When it comes to orthodox Jews, though, men and women who are not related are not supposed to touch. Orthodox Jewish weddings are joyous affairs, with singing and dancing, but men and women don’t dance together. Indeed, among the ultra-Orthodox, they keep entirely to separate spheres. If they’re on the floor together, a scarf or ribbon avoids the touching dilemma:

Given this prohibition against touching women who are not closely related by blood or marriage, when I was introduced to men at the Memorial, I tried to figure out whether I would make them uncomfortable if I engaged in my automatic habit of reaching out my hand for an introductory handshake. Rather than being offended by the men’s reticence in this regard, I appreciated the thinking behind it.
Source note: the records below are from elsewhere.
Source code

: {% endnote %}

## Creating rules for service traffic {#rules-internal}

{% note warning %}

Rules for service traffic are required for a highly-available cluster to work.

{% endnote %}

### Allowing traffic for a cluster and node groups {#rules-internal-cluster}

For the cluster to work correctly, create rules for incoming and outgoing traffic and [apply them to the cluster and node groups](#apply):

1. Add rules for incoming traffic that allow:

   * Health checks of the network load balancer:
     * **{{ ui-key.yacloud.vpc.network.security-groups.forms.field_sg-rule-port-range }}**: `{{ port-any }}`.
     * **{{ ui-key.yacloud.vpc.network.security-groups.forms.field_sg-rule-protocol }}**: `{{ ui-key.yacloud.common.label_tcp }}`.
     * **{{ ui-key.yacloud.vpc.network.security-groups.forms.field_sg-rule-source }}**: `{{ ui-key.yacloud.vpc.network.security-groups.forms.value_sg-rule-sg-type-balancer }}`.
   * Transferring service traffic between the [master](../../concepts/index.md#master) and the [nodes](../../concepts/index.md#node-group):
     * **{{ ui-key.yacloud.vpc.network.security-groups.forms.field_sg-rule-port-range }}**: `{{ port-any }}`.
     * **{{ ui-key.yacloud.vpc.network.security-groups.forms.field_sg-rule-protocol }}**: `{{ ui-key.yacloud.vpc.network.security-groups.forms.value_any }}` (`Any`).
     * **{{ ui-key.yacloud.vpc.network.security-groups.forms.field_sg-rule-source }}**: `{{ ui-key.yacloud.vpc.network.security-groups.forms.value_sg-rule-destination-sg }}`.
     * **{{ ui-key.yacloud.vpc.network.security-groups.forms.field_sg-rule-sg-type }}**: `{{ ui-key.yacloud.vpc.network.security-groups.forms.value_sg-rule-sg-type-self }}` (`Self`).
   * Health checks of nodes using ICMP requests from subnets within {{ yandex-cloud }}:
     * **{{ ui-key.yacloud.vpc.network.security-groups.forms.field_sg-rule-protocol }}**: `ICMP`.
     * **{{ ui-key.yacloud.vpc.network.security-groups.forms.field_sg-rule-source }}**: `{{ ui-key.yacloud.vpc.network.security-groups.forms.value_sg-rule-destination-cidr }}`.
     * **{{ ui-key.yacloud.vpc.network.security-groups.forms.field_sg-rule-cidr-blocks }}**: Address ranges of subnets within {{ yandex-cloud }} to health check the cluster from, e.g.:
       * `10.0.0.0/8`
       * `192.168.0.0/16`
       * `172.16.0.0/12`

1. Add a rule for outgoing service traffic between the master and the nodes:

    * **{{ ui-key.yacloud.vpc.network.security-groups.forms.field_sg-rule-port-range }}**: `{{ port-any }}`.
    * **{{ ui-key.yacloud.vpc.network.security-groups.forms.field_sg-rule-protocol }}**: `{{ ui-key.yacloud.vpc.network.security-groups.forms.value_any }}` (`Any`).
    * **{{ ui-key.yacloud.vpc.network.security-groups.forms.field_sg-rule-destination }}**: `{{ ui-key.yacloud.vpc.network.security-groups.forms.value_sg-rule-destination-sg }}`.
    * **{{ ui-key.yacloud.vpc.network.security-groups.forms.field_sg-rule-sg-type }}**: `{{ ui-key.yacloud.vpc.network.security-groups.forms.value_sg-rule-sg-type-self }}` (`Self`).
Look at it this way: One could easily analogize the Orthodox approach to women to the Muslim approach. After all, each demand that men and women be kept separate. As best as I can tell, though, there is a difference and that handshake issue sums it up:

Both Islam and Judaism recognize that men have natural sexual urges. In Islam, these urges are both a way of slaking lust and a way to exert control over an enemy (“I have used your women”). Islam’s approach to this dual dilemma is to hide away the women and to punish them brutally should they somehow escape from this visual sequestering. In that way, men are not forced to fight against their urges and they can hide their women from tribal predators.

Judaism has an entirely different approach: Rather than forcing women into hiding, Judaism tells men to avoid touching women, lest they give in to even greater temptations. Put another way, Islam tells men to control women; Judaism tells men to control themselves.

And once upon a time, not that long ago, in the heart of the Muslim world — Egypt — there was a generation of men that did not fear women so much that the women had to be hidden away.